This is a simple guide to show you how to run the function read.transaction to coerce shopping basket data into the required format by the packages arules and aulesViz.


The Sample Basket Data

The original shopping basket data is often organized by writing each transaction in one row and in each line, listing every item separated by a delimiter. The following is an example of the basket data, which stores five baskets whose items are listed in each line.

f,a,c,d,g,l,m,p

a,b,c,f,l,m,o

b,f,h,j,o

b,c,k,s,p

a,f,c,e,l,p,m,n

The letter a through s are the name of shopping items available. Assume that we store the sample basket data in a plain text file, namely baskets.


Convert the Sample Data into the Transactions Class

The arules package provides the function read.transactions which reads basket data into a transactions class.

The following script will read basket data as the Transactions class.

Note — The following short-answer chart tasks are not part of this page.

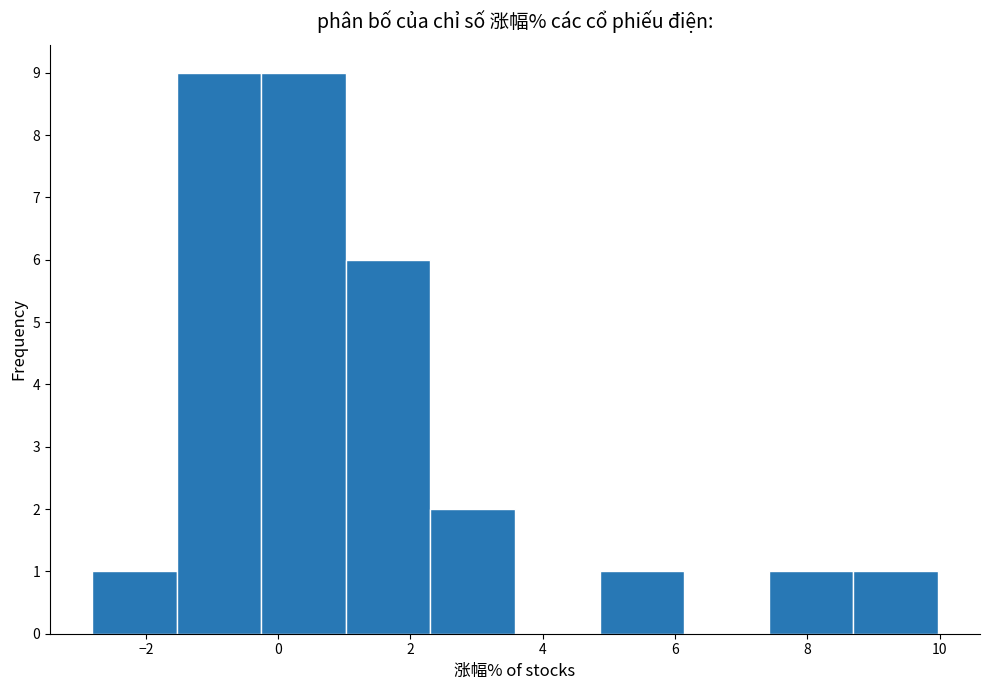

Reading left to right, transcribe this chart: for each bar, give the range it covers on the x-axis and its height. Neither the bar edges nor the heights are printed on the chart, so give them approximately, as read against the axes.

-2.8 to -1.6: 1
-1.6 to -0.2: 9
-0.2 to 1.0: 9
1.0 to 2.4: 6
2.4 to 3.6: 2
3.6 to 4.8: 0
4.8 to 6.2: 1
6.2 to 7.4: 0
7.4 to 8.6: 1
8.6 to 10.0: 1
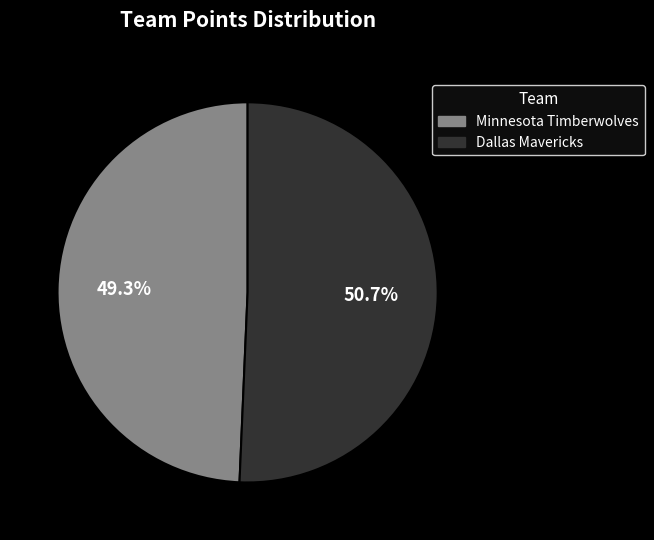

How many slices are in this pie chart?

2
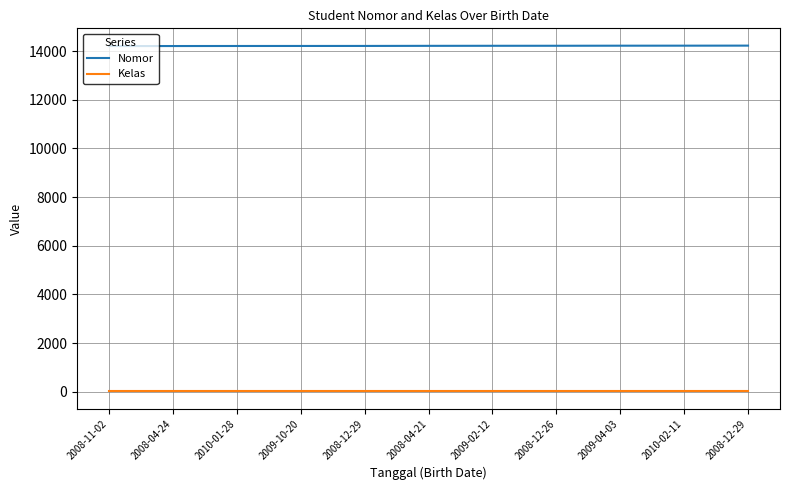

Which category has the lowest value across all series?

2008-11-02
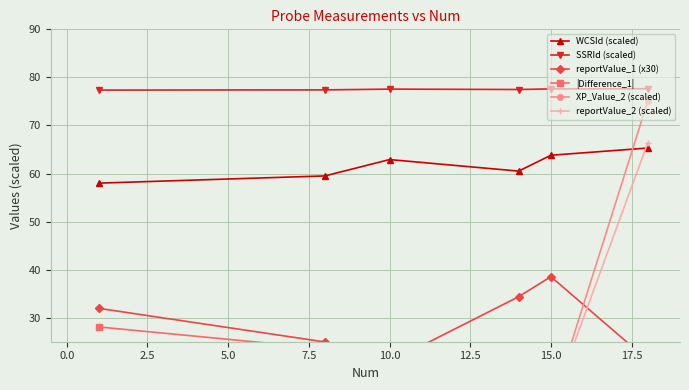

What are all the series names shown in the legend?

WCSId (scaled), SSRId (scaled), reportValue_1 (x30), |Difference_1|, XP_Value_2 (scaled), reportValue_2 (scaled)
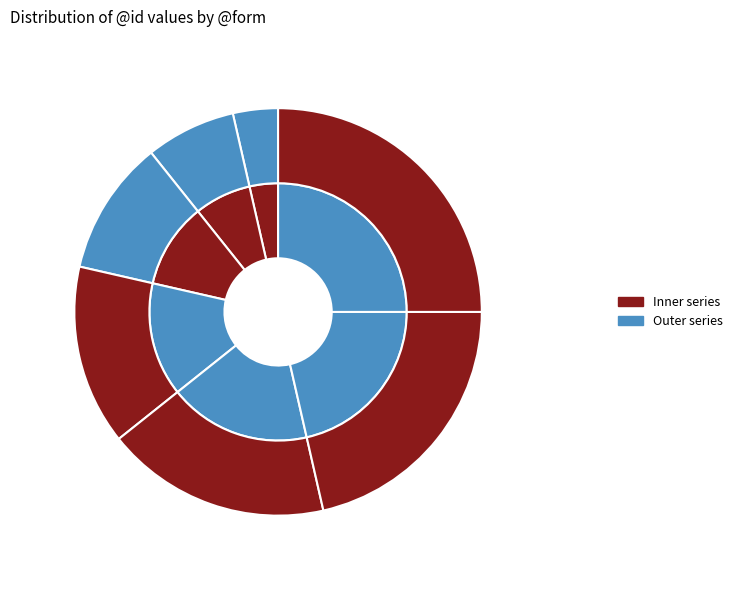

To the nearest percent, what is the combined percentage of χρήσιμος and τί?

21%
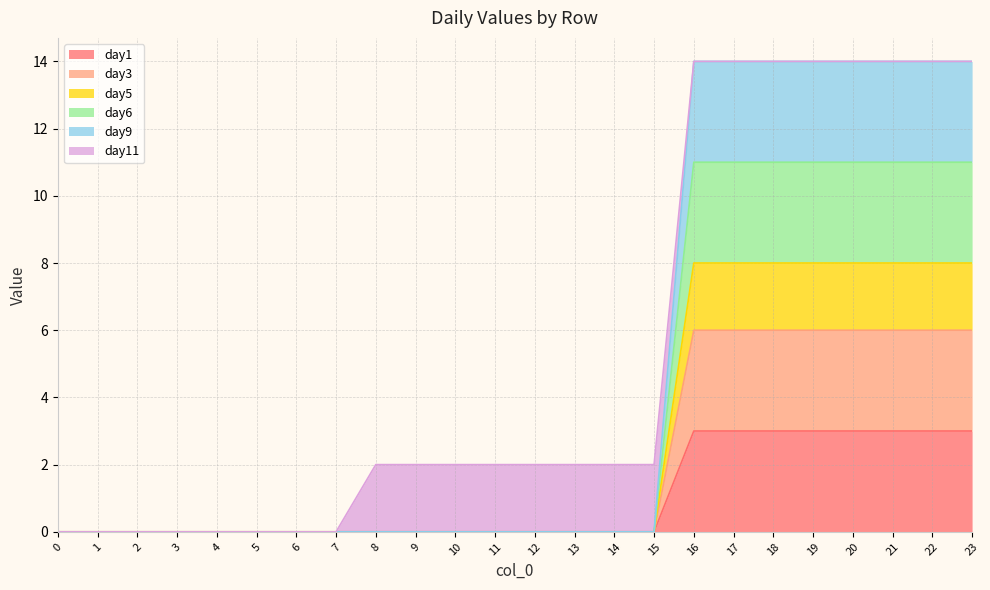

True or false: day1 has more than 0 interior local peaks.

False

transactions <- arules::read.transactions(
  file="baskets",
  format = c("basket"),
  sep = ",",
  cols =NULL,
  rm.duplicates = 1,
  skip = 0
)

The parameter format is a character string indicating the format of the data set.

  • For ‘basket’ format, each line in the transaction data file represents a transaction where the items (item labels) are separated by the characters specified by sep.

  • For ‘single’ format, each line corresponds to a single item, containing at least ids for the transaction and the item.

The parameter sep is a character string specifying how fields are separated in the data file. We use ‘,’ in the sample basket data.

The parameter skip is number of lines to skip in the file before start reading data.


Validate the Data

Inspect the data structure

To validate whether the baskets have been read into the class correctly, take a glimpse of the transactions data.

str(transactions)
## Formal class 'transactions' [package "arules"] with 3 slots
##   ..@ data       :Formal class 'ngCMatrix' [package "Matrix"] with 5 slots
##   .. .. ..@ i       : int [1:33] 0 2 3 5 6 10 11 14 0 1 ...
##   .. .. ..@ p       : int [1:6] 0 8 15 20 25 33
##   .. .. ..@ Dim     : int [1:2] 16 5
##   .. .. ..@ Dimnames:List of 2
##   .. .. .. ..$ : NULL
##   .. .. .. ..$ : NULL
##   .. .. ..@ factors : list()
##   ..@ itemInfo   :'data.frame':	16 obs. of  1 variable:
##   .. ..$ labels: chr [1:16] "a" "b" "c" "d" ...
##   ..@ itemsetInfo:'data.frame':	0 obs. of  0 variables

The Item Names

To validate the item names, run the command:

transactions@itemInfo$labels
##  [1] "a" "b" "c" "d" "e" "f" "g" "h" "j" "k" "l" "m" "n" "o" "p" "s"

The result shows the item names, a through s.

Find Number of Transactions

#examine number of transactions 
transactions@data@Dim[2]
## [1] 5

List the Items of a Specific Transaction

The component transactions@data@p store the position indexes by which we can read the items for a given transaction.

transactions@data@p
## [1]  0  8 15 20 25 33

To find the first position and last position to read the items for the ith transaction, say, the first transaction, run the following script to find the first and last item index.

transactions@data@p[1:2]
## [1] 0 8

The two index numbers give the position range in the component transactions@data@i.

transactions@data@i[0:8]
## [1]  0  2  3  5  6 10 11 14

To map the item indexes to the item labels:

itemIndex <- transactions@data@i[0:8] + 1
transactions@itemInfo$labels[itemIndex]
## [1] "a" "c" "d" "f" "g" "l" "m" "p"

Compare the items above to the first line in the original basket data:

f,a,c,d,g,l,m,p

They are the same. The data conversion is successful.